Hot off the online presses, here is an article I wrote for the National Post’s Afterword, and its regular feature: Old Book, New Author. It was published today. You can find it and other great articles by other authors, here:
“A man thinks he is hardened to death; he has walked into hot kitchens covered from floor to ceiling in blood, is an expert, knows that in the summer people seem ready to explode with blood; he even prefers winter’s stiffs. Then a new death mask pops out of the snow.”
In Gorky Park by Martin Cruz Smith, three corpses are found in a Moscow park, frozen in the snow, face and fingers removed, mutilated. Chief Investigator Arkady Renko is assigned to investigate by Major Pribluda of the KGB, who “practically pisses” on the bodies before he turns the case over. Renko suspects Pribluda of being involved, but proceeds doggedly to find the truth.
Brilliant but flawed, and cynical about everything except his investigations, Renko was the first “anti-hero” I’d ever encountered in a mystery novel. I adored him then, and still do.
As a child, I remember being told to hide under my school desk if the Soviets launched a nuclear bomb. The Soviet Union was the enemy of the United States and that made it our enemy too.

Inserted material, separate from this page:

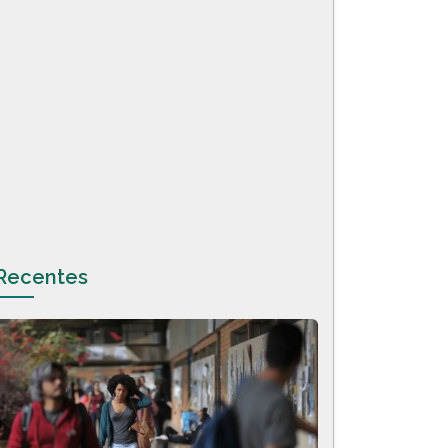
Recentes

I first read Gorky Park when it came out in 1981 (I’ve read it many times since). Through the agency of Arkady Renko, I was introduced to a culture that was foreign but familiar. His Moscow was paralyzed with an inane bureaucracy, plagued with shortages, and rife with corruption. Cruz Smith’s characters weren’t the stereotypes I’d grown up with; they were real.
Renko’s investigation took me far beyond the murders in Gorky Park and into the heart of Soviet society. Through Cruz Smith, I learned that fiction sometimes tells the truth in a way that non-fiction can’t.